Veniamo all'essenza della storia: in una notte di eclissi di luna, una luna piena e rossa come tutte le lune durante le eclissi (come per esempio quella che seguiremo il 7 settembre su EduINAF!), definita bizzarra dal protagonista incatenato e solo, immerso nel buio più completo, nel prologo, il suo villaggio, un villaggio moderno visto che vediamo i pali della luce, arrivano delle minacciose sagome scure a cavallo, provenienti da secoli prima, che iniziano a portare fuori gli abitanti da ogni casa, uccidendo i pochi recalcitranti per convincere i molti (il classico "punisci pochi per educare molti"). L'unico a salvarsi da questo rastrellamento è Kenichi, che si rifugia in una casa isolata poco fuori dal villaggio, cercando di sfuggire a questi demoni e di trovare un modo per salvare gli abitanti catturati, o quantomeno la sua famiglia.
Le prime pagine di questo rastrellamento sono una discesa nell'orrore: Hino prima rappresenta questi demoni come delle forme indistinte che emergono dalla notte, per poi diventare sempre più nette, ma comunque completamente nere tranne il bianco minaccioso degli occhi. Quindi ecco l'esplosione della violenza, che viene enfatizzata da primi piani di asce, porte sfondate e teste che saltano dal collo.
Il peggio, però, deve ancora arrivare e già il giorno dopo Tenichi ha una prima terrificante visione: in una doppia splash page Hino mostra un paese devastato, completamente raso al suolo a parte alcune case ancora in piedi, ma comunque in rovina. E' una visione che richiama alla mente la devastazione successiva alle bombe cadute su Hiroshima e Nagasaki (di cui quest'anno sono occorsi gli ottant'anni: ne parleremo meglio in una futura occasione), quasi a suggerire che quella tragedia non era all'epoca (il manga è stato pubblicato nel 1985) ancora stata completamente elaborata.

Poco più avanti, infatti, Hino mostra come i demoni rinchiudono gli abitanti del villaggio in robuste gabbie di legno prima costringendoli a nutrirsi del mangime generalmente destinato ai maiali, quindi imponendo loro di decidere di trasformarsi consapevolmente in maiali: la pena per i ribelli è una lenta tortura che dura un'intera giornata. Se in questa trasformazione riecheggia, come scritto da Ercole, il mito di Circe, l'imposizione di auto-umiliarsi da parte dei demoni riecheggia di una profonda modernità.
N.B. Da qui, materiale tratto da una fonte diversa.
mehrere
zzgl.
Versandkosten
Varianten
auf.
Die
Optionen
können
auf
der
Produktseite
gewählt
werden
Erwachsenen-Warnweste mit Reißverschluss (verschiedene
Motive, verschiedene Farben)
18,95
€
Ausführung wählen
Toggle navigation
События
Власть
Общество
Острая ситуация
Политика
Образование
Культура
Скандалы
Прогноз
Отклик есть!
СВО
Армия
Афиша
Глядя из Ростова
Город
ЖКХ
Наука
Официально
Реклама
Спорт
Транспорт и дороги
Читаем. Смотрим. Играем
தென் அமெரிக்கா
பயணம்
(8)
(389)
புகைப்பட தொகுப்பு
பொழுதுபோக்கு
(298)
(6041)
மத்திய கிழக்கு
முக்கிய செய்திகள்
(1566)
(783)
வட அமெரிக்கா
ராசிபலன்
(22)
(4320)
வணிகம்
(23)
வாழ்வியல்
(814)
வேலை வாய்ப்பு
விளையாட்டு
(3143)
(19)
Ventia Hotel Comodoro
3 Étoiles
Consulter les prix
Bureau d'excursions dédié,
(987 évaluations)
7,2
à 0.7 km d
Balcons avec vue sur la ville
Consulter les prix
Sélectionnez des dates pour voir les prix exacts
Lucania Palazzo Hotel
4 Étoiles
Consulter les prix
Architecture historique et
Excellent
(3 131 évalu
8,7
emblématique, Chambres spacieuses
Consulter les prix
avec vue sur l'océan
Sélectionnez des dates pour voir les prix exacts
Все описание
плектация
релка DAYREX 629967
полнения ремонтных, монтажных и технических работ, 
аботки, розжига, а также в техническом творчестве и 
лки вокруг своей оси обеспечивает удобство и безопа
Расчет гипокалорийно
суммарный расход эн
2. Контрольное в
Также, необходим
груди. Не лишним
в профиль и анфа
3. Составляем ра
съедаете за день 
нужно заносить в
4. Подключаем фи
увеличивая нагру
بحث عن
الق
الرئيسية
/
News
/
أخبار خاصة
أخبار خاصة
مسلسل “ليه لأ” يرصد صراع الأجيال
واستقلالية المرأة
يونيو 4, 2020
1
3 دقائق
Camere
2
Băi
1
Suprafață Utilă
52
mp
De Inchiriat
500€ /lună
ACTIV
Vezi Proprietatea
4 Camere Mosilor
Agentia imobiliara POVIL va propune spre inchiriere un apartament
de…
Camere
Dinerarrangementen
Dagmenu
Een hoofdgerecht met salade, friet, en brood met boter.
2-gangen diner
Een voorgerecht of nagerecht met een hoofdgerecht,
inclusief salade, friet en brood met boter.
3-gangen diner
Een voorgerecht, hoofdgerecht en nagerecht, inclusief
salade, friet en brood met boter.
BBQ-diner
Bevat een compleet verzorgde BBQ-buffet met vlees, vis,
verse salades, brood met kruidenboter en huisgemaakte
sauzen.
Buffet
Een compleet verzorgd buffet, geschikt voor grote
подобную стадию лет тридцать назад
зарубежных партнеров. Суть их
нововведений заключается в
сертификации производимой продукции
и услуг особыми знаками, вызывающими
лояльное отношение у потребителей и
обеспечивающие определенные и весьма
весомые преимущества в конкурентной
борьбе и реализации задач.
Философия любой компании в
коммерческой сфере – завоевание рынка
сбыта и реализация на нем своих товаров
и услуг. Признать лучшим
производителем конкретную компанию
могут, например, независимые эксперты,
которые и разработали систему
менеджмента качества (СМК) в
Hino attraverso questa metamorfosi sembra quasi voler proporre al lettore una metafora della società moderna, in cui le persone umiliano se stesse per conformarsi (gli abitanti del villaggio, una volta trasformati, non presentano alcun carattere distintivo) secondo i dettami del potere, destinate a un sacrificio che ingrassa solo coloro che lo detengono: i maiali, infatti, vengono successivamente macellati non appena le forze per compiere i lavori quotidiani vengono meno e rimpolpano le scorte per la cittadella che i demoni stanno costruendo.
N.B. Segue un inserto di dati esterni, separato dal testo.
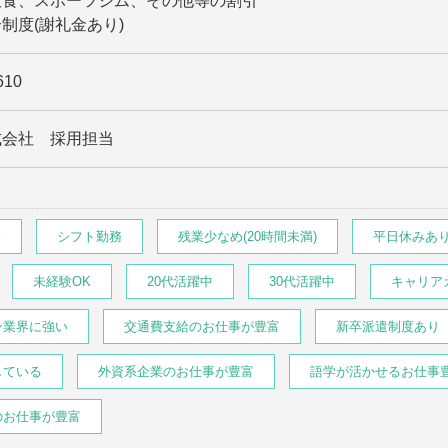
飲食、スポーツジム、その他等の割引
制度(謝礼金あり)
610
式会社 採用担当
い
シフト勤務
残業少なめ(20時間未満)
平日休みあ
未経験OK
20代活躍中
30代活躍中
キャリア
ン業界に強い
交通費支給のお仕事が豊富
新卒派遣制度あり
している
外資系企業のお仕事が豊富
語学が活かせるお仕事
のお仕事が豊富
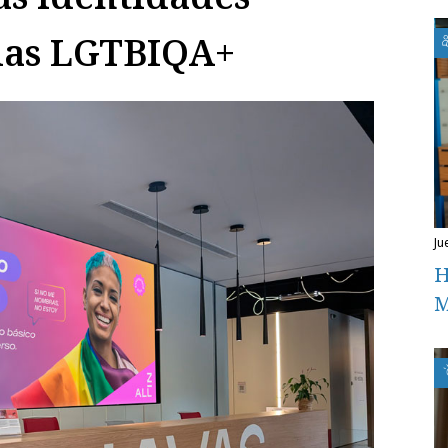
glas LGTBIQA+
ju
H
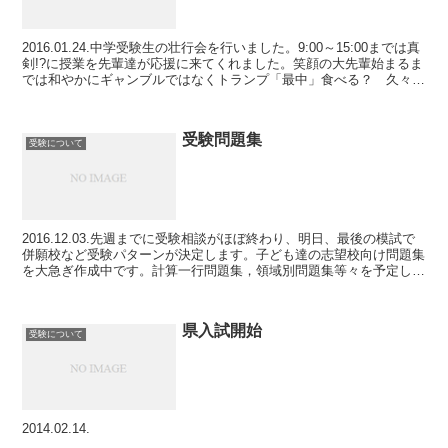
2016.01.24.中学受験生の壮行会を行いました。9:00～15:00までは真
剣!?に授業を先輩達が応援に来てくれました。笑顔の大先輩始まるま
では和やかにギャンブルではなくトランプ「最中」食べる？ 久々に
登場、親切なお兄さん最中と クッ...
受験問題集
受験について
2016.12.03.先週までに受験相談がほぼ終わり、明日、最後の模試で
併願校など受験パターンが決定します。子ども達の志望校向け問題集
を大急ぎ作成中です。計算一行問題集，領域別問題集等々を予定して
いるので、みんなしっかりついてきてほしい。ま...
県入試開始
受験について
2014.02.14.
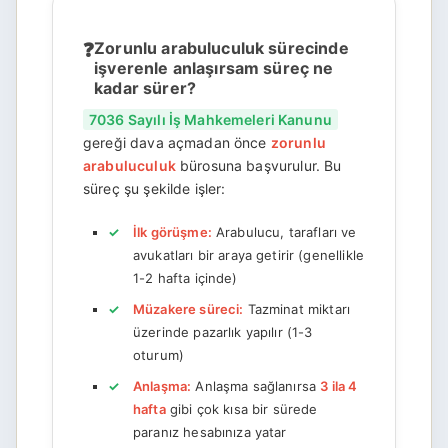
Zorunlu arabuluculuk sürecinde
işverenle anlaşırsam süreç ne
kadar sürer?
7036 Sayılı İş Mahkemeleri Kanunu
gereği dava açmadan önce
zorunlu
arabuluculuk
bürosuna başvurulur. Bu
süreç şu şekilde işler:
İlk görüşme:
Arabulucu, tarafları ve
avukatları bir araya getirir (genellikle
1-2 hafta içinde)
Müzakere süreci:
Tazminat miktarı
üzerinde pazarlık yapılır (1-3
oturum)
Anlaşma:
Anlaşma sağlanırsa
3 ila 4
hafta
gibi çok kısa bir sürede
paranız hesabınıza yatar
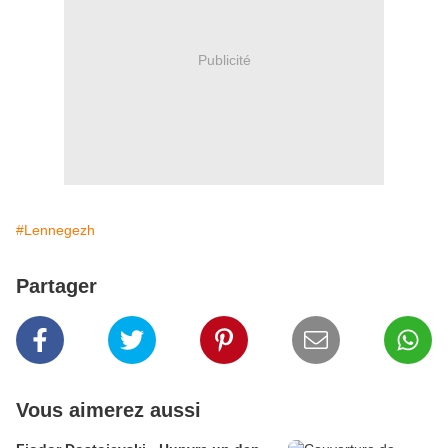
Publicité
#Lennegezh
Partager
Vous aimerez aussi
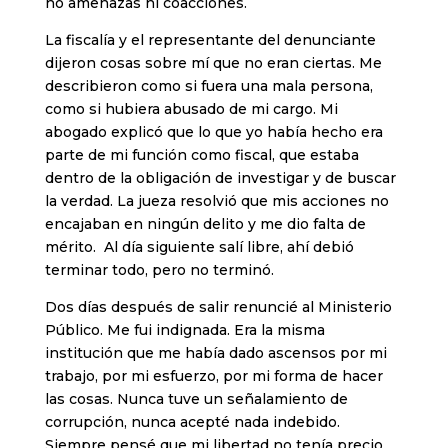
no amenazas ni coacciones.
La fiscalía y el representante del denunciante
dijeron cosas sobre mí que no eran ciertas. Me
describieron como si fuera una mala persona,
como si hubiera abusado de mi cargo. Mi
abogado explicó que lo que yo había hecho era
parte de mi función como fiscal, que estaba
dentro de la obligación de investigar y de buscar
la verdad. La jueza resolvió que mis acciones no
encajaban en ningún delito y me dio falta de
mérito. Al día siguiente salí libre, ahí debió
terminar todo, pero no terminó.
Dos días después de salir renuncié al Ministerio
Público. Me fui indignada. Era la misma
institución que me había dado ascensos por mi
trabajo, por mi esfuerzo, por mi forma de hacer
las cosas. Nunca tuve un señalamiento de
corrupción, nunca acepté nada indebido.
Siempre pensé que mi libertad no tenía precio.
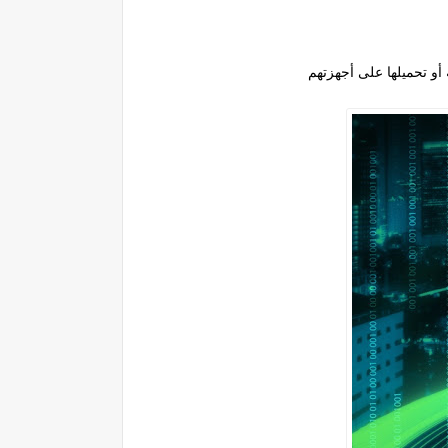
أو تحميلها على أجهزتهم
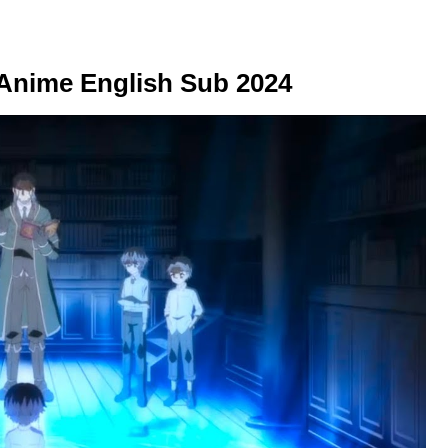
e English Sub 2024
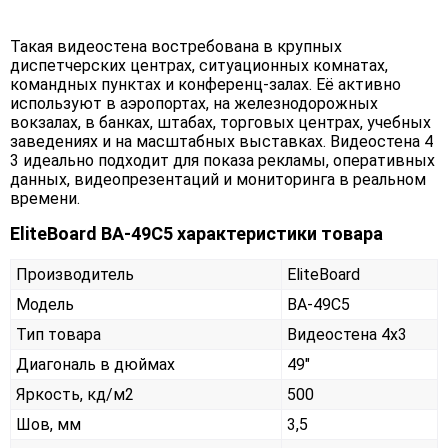
Такая видеостена востребована в крупных
диспетчерских центрах, ситуационных комнатах,
командных пунктах и конференц-залах. Её активно
используют в аэропортах, на железнодорожных
вокзалах, в банках, штабах, торговых центрах, учебных
заведениях и на масштабных выставках. Видеостена 4
3 идеально подходит для показа рекламы, оперативных
данных, видеопрезентаций и мониторинга в реальном
времени.
EliteBoard BA-49C5 характеристики товара
Производитель
EliteBoard
Модель
BA-49C5
Тип товара
Видеостена 4х3
Диагональ в дюймах
49"
Яркость, кд/м2
500
Шов, мм
3,5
Se a questo aggiungiamo che negli allevamenti intensivi i maiali arrivano al punto di mangiare se stessi, la metafora di una società che si divora dall'interno risulta completa. E in quest'ottica si potrebbe spiegare il finale, al quale nemmeno Hino riesce a dare un significato:
Non so cosa significhi, ma è qualcosa di incredibile.Il fatto che i demoni, tolti gli elmi, abbiano tutti la faccia di Kenichi se da un lato consegna a una dimensione onirica, da incubo, per riprendere quanto scritto da Ercole nella sua introduzione, completa la metafora di cui scrivevo poc'anzi.
Poco sopra avevo citato i demoni come metafora dell'Occidente, ma in virtù della scoperta finale potrebbero anche essere metafora dell'occidentalizzazione del Giappone, tema che era stato affrontato da Hino in maniera in qualche modo più leggera con Mandala, rinforzando, quindi, l'idea di una metafora della società dell'epoca.
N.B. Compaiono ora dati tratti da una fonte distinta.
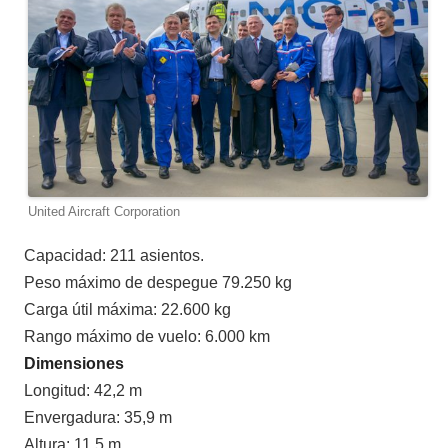
United Aircraft Corporation
Capacidad: 211 asientos.
Peso máximo de despegue 79.250 kg
Carga útil máxima: 22.600 kg
Rango máximo de vuelo: 6.000 km
Dimensiones
Longitud: 42,2 m
Envergadura: 35,9 m
Altura: 11,5 m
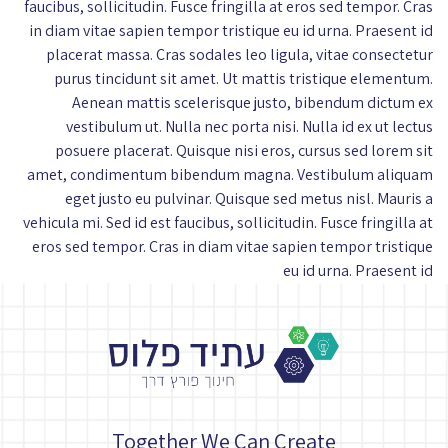
faucibus, sollicitudin. Fusce fringilla at eros sed tempor. Cras
in diam vitae sapien tempor tristique eu id urna. Praesent id
placerat massa. Cras sodales leo ligula, vitae consectetur
purus tincidunt sit amet. Ut mattis tristique elementum.
Aenean mattis scelerisque justo, bibendum dictum ex
vestibulum ut. Nulla nec porta nisi. Nulla id ex ut lectus
posuere placerat. Quisque nisi eros, cursus sed lorem sit
amet, condimentum bibendum magna. Vestibulum aliquam
eget justo eu pulvinar. Quisque sed metus nisl. Mauris a
vehicula mi. Sed id est faucibus, sollicitudin. Fusce fringilla at
eros sed tempor. Cras in diam vitae sapien tempor tristique
eu id urna. Praesent id
Together We Can Create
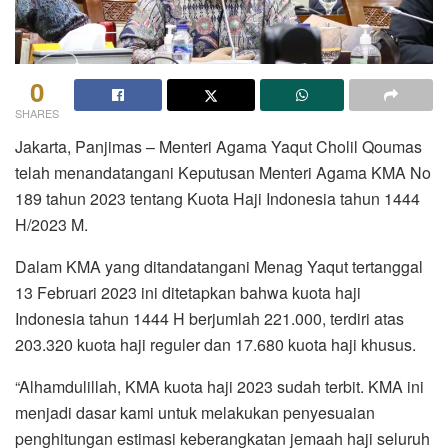
0
SHARES
Jakarta, Panjimas – Menteri Agama Yaqut Cholil Qoumas
telah menandatangani Keputusan Menteri Agama KMA No
189 tahun 2023 tentang Kuota Haji Indonesia tahun 1444
H/2023 M.
Dalam KMA yang ditandatangani Menag Yaqut tertanggal
13 Februari 2023 ini ditetapkan bahwa kuota haji
Indonesia tahun 1444 H berjumlah 221.000, terdiri atas
203.320 kuota haji reguler dan 17.680 kuota haji khusus.
“Alhamdulillah, KMA kuota haji 2023 sudah terbit. KMA ini
menjadi dasar kami untuk melakukan penyesuaian
penghitungan estimasi keberangkatan jemaah haji seluruh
C'è, però, anche un'interpretazione in qualche modo più intima e personale che mi viene suggerita da un passo interessante dell'introduzione:
Tuttavia, per mantenere la famiglia, [Hino] non aveva altra scelta che portare a termine il lavoro.Alla luce di ciò, si potrebbe leggere il finale, e in fondo tutta l'opera, come una metafora della tirannia della famiglia, in cui ci si auto-umilia e auto-divora senza rendersi conto di venire tiranneggiati dalla propria famiglia, dai nostri stessi figli.
Quale che sia il senso del finale e, per traslato, dell'intera opera, in ogni caso può essere letta come un tentativo di Hino (e un invito al lettore) di esorcizzare i propri demoni interiori, sia che si rivolgano nei confronti della società, sia che si rivolgano contro se stessi.